Says who and where did they say it?
 
Last edited:
Why not? It is obvious from their statements and their behavior that they mean a pond for transwomen and ciswomen rather than a pond for females only.
Because the EA must interpret "women" as "female", when discrimination is alleged. That's the SC ruling.

If you are accused of illegal sex discrimination under the EA, you cannot defend your policy by saying that you are using woman to mean gender, not sex.

The SC has ruled that the EA can only take your use of woman to mean sex.
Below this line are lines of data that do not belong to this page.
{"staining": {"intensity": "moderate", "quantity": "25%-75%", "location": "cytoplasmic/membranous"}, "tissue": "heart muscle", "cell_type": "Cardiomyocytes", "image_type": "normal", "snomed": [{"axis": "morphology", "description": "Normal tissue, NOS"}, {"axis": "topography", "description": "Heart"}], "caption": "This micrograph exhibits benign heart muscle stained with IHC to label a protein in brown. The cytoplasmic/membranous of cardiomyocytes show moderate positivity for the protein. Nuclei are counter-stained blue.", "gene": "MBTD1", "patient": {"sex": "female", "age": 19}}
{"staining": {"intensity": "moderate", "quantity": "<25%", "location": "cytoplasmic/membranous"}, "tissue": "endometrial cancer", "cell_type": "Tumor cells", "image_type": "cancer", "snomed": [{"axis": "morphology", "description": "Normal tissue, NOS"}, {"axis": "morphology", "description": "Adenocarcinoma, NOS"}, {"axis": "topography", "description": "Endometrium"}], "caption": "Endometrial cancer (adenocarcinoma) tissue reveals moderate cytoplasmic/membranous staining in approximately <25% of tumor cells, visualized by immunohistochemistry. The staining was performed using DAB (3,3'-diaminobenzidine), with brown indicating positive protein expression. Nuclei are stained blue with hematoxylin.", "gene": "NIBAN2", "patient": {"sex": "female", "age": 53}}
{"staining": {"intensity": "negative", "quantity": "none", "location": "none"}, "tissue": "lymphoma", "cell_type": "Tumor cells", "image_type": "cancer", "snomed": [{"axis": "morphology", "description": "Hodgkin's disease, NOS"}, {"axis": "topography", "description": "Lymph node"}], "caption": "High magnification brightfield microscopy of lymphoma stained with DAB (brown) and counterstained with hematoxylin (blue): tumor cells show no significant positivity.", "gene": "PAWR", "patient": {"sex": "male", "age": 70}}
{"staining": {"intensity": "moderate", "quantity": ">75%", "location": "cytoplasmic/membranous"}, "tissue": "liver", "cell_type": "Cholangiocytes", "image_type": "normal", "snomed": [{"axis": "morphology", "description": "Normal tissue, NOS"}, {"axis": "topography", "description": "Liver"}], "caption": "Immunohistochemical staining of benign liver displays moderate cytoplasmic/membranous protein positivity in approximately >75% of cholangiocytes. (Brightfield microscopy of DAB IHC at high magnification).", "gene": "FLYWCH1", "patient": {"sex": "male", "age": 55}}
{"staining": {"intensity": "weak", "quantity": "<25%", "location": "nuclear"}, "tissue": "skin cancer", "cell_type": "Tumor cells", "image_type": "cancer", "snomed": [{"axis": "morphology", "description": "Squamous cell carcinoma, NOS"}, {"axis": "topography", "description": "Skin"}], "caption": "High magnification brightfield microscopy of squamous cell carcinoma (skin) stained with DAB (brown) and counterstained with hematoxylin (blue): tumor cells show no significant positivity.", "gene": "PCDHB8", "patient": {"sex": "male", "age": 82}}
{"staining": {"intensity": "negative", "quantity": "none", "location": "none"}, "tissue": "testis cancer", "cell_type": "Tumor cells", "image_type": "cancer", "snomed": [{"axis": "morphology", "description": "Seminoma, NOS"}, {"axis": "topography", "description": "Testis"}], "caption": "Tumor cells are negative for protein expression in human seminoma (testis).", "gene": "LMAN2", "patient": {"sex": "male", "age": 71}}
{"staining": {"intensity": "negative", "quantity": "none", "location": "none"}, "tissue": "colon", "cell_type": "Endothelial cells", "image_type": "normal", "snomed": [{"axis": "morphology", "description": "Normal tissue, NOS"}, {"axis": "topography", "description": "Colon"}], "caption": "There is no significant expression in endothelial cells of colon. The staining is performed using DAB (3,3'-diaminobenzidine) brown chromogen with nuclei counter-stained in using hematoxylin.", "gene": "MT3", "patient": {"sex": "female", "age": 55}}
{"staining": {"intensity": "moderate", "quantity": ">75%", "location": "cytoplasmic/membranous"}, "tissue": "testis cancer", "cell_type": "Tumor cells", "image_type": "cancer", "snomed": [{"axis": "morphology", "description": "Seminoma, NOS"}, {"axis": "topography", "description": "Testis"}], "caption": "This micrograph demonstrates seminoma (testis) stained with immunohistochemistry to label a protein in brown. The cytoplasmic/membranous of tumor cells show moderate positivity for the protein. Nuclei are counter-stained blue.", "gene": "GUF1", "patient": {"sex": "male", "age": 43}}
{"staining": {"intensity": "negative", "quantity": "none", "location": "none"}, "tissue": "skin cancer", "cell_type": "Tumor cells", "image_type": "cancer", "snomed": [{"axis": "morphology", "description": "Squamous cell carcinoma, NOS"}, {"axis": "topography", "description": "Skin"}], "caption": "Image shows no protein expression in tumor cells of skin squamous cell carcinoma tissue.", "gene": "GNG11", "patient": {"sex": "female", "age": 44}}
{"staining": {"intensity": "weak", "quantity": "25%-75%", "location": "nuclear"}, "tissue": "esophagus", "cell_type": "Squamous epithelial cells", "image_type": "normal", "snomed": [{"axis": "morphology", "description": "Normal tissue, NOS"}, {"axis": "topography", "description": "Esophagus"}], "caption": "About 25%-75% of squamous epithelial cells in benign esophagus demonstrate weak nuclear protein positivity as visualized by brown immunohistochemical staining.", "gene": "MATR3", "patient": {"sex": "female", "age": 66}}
Thus, the SC has made it illegal for you to advertise mixed-sex facilities as women-only.

The cite for this is the SC ruling, which you have already seen. The conversation goes something like this:

"You can't segregate based on a gender interpretation of woman."

"Where does it say that?"

"In the EA."

"Who decided the EA means sex not gender?"

"The SC."

But wheeere? Where does it saaay? I donttt understaaand.

Edited by Agatha: 
Edited to correct formatting
 
Last edited by a moderator:
Just to add a little more to that last post. The Scottish Ministers previously agreed that “woman” in section 2 of the Gender Representation on Public Boards (Scotland) Act 2018 must "bear the same meaning as the term “woman” in section 11 and section 212 of the EA 2010" and thus the Supreme Court need only interpret the EA 2010 in order to resolve the key issue under dispute, which was "whether the appointment of a trans woman who has a GRC counts as the appointment of a woman and so counts towards achieving the goal set in the gender representation objective" in the 2018 Act.

Does any of this tell us whether service providers are allowed to mix gender identity and birth sex together when designating users of mixed-sex spaces? Not so far as I can tell, but activists seem quite hopeful.
 
If you are accused of illegal sex discrimination under the EA, you cannot defend your policy by saying that you are using woman to mean gender, not sex.
Not if you are the Scottish Ministers, who already stipulated that they wrote their 2018 law atop the meanings of the EA 2010.
Thus, the SC has made it illegal for you to advertise mixed-sex facilities as women-only.
I don't think they said anything about facilities anywhere in the decision.